— START Exercise materials —

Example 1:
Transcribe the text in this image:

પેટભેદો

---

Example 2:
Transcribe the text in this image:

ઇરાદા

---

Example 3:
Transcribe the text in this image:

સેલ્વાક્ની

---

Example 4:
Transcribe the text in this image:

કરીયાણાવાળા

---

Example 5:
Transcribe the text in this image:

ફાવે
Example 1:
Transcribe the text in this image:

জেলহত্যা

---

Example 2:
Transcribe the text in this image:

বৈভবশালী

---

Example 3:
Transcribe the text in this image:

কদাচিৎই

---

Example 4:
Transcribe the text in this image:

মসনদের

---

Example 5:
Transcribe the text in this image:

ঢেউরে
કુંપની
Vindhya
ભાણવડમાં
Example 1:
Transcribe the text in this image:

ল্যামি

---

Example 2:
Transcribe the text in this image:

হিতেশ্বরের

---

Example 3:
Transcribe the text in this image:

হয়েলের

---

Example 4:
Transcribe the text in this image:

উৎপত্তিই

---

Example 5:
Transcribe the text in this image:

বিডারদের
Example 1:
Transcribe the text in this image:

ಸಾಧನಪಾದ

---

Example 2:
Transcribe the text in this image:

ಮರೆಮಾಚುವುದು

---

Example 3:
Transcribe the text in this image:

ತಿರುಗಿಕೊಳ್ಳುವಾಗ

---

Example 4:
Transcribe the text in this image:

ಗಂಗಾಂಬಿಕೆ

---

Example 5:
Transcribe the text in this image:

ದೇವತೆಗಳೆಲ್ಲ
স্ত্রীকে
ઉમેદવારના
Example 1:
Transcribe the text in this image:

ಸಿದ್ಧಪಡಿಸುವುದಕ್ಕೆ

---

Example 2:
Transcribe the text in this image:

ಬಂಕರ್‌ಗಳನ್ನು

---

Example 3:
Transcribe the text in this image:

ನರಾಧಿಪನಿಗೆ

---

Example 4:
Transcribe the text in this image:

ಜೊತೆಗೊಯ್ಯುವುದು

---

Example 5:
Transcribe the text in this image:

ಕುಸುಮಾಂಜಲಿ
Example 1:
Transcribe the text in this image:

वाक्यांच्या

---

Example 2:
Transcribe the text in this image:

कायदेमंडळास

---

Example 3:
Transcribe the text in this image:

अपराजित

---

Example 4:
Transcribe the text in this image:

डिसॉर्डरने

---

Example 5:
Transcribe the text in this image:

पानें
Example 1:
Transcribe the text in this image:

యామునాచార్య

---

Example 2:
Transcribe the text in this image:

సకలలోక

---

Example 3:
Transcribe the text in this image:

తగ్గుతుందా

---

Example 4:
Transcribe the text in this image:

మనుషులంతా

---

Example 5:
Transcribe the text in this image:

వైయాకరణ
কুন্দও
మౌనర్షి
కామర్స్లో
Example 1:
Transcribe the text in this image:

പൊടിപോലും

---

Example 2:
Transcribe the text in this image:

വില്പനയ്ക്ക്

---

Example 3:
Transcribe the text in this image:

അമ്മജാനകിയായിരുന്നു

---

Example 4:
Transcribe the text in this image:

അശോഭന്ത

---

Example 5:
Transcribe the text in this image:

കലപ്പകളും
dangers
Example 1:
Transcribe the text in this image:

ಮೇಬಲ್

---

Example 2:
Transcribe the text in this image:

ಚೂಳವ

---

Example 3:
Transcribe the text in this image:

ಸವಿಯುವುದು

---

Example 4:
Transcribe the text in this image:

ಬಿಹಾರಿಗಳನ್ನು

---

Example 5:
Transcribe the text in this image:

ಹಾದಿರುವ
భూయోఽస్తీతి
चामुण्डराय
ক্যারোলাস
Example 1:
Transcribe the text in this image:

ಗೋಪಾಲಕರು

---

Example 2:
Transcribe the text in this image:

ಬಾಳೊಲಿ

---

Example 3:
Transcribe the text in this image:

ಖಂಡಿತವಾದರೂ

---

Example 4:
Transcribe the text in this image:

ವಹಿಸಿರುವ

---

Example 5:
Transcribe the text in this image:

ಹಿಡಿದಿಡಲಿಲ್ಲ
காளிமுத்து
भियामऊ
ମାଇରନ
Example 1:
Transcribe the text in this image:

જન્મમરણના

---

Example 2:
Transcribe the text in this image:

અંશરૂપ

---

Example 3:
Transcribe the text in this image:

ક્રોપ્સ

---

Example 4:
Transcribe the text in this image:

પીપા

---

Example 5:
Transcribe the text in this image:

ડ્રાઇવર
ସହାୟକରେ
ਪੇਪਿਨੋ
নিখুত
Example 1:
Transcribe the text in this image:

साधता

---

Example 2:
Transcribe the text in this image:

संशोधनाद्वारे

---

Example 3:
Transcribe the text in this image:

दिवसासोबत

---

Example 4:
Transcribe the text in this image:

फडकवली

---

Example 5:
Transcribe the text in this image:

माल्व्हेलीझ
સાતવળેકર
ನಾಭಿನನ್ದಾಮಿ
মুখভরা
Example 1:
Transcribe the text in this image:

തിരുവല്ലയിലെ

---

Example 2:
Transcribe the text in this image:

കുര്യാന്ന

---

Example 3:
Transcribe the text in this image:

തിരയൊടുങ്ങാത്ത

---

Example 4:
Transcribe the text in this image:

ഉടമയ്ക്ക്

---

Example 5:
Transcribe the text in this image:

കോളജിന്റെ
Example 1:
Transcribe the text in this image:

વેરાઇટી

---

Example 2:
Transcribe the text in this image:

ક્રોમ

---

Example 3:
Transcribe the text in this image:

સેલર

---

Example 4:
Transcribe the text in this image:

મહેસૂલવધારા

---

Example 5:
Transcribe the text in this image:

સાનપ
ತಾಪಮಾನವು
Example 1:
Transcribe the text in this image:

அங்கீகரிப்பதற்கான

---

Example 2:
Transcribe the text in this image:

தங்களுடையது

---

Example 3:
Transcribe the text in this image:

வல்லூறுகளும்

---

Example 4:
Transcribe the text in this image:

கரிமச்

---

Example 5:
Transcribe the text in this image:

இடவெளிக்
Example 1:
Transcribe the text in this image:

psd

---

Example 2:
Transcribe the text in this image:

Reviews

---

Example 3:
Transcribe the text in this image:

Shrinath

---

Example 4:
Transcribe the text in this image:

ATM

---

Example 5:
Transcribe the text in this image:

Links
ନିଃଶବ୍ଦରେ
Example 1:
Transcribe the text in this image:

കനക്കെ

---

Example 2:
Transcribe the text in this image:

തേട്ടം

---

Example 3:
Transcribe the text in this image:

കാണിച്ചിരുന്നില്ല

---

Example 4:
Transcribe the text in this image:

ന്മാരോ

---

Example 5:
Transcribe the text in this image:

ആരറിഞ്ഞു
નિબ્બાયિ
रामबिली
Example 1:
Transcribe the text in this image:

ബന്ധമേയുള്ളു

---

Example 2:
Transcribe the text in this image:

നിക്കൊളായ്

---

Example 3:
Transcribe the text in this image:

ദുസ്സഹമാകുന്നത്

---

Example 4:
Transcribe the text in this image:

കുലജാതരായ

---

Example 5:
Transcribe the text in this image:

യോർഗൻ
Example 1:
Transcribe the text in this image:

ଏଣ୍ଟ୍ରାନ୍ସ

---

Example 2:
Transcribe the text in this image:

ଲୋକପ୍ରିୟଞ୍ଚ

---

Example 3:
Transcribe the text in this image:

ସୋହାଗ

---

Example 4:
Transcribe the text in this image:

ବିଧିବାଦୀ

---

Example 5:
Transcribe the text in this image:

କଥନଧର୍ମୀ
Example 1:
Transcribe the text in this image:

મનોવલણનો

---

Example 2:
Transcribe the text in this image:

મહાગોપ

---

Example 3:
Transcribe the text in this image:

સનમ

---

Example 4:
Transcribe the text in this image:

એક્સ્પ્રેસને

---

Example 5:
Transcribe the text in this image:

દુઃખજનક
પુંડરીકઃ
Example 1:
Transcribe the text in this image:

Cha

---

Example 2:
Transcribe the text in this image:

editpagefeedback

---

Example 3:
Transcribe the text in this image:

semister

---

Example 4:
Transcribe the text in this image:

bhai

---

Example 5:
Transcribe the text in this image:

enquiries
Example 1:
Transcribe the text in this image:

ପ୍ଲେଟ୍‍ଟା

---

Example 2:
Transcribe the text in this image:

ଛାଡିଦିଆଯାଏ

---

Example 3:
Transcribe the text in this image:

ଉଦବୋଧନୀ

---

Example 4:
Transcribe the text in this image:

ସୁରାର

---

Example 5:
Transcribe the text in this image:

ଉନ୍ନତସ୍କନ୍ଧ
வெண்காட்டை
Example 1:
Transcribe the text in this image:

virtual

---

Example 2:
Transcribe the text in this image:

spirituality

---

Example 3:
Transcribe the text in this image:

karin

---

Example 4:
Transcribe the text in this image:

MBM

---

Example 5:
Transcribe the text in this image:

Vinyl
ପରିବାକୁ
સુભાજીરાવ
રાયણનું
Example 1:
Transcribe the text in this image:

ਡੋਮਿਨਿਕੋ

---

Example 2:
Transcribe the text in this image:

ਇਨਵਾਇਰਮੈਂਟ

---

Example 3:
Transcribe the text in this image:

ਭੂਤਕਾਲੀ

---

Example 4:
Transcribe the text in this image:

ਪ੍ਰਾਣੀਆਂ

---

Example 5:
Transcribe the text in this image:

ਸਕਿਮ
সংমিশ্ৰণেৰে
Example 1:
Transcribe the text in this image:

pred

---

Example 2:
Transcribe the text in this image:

— END Exercise materials —

=== Problem description ===
Reproduce the rows above word for word, from the very first line down through the line containing "యామునాచార్య", with both ends included.

=== Exercise output ===
Example 1:
Transcribe the text in this image:

પેટભેદો

---

Example 2:
Transcribe the text in this image:

ઇરાદા

---

Example 3:
Transcribe the text in this image:

સેલ્વાક્ની

---

Example 4:
Transcribe the text in this image:

કરીયાણાવાળા

---

Example 5:
Transcribe the text in this image:

ફાવે
Example 1:
Transcribe the text in this image:

জেলহত্যা

---

Example 2:
Transcribe the text in this image:

বৈভবশালী

---

Example 3:
Transcribe the text in this image:

কদাচিৎই

---

Example 4:
Transcribe the text in this image:

মসনদের

---

Example 5:
Transcribe the text in this image:

ঢেউরে
કુંપની
Vindhya
ભાણવડમાં
Example 1:
Transcribe the text in this image:

ল্যামি

---

Example 2:
Transcribe the text in this image:

হিতেশ্বরের

---

Example 3:
Transcribe the text in this image:

হয়েলের

---

Example 4:
Transcribe the text in this image:

উৎপত্তিই

---

Example 5:
Transcribe the text in this image:

বিডারদের
Example 1:
Transcribe the text in this image:

ಸಾಧನಪಾದ

---

Example 2:
Transcribe the text in this image:

ಮರೆಮಾಚುವುದು

---

Example 3:
Transcribe the text in this image:

ತಿರುಗಿಕೊಳ್ಳುವಾಗ

---

Example 4:
Transcribe the text in this image:

ಗಂಗಾಂಬಿಕೆ

---

Example 5:
Transcribe the text in this image:

ದೇವತೆಗಳೆಲ್ಲ
স্ত্রীকে
ઉમેદવારના
Example 1:
Transcribe the text in this image:

ಸಿದ್ಧಪಡಿಸುವುದಕ್ಕೆ

---

Example 2:
Transcribe the text in this image:

ಬಂಕರ್‌ಗಳನ್ನು

---

Example 3:
Transcribe the text in this image:

ನರಾಧಿಪನಿಗೆ

---

Example 4:
Transcribe the text in this image:

ಜೊತೆಗೊಯ್ಯುವುದು

---

Example 5:
Transcribe the text in this image:

ಕುಸುಮಾಂಜಲಿ
Example 1:
Transcribe the text in this image:

वाक्यांच्या

---

Example 2:
Transcribe the text in this image:

कायदेमंडळास

---

Example 3:
Transcribe the text in this image:

अपराजित

---

Example 4:
Transcribe the text in this image:

डिसॉर्डरने

---

Example 5:
Transcribe the text in this image:

पानें
Example 1:
Transcribe the text in this image:

యామునాచార్య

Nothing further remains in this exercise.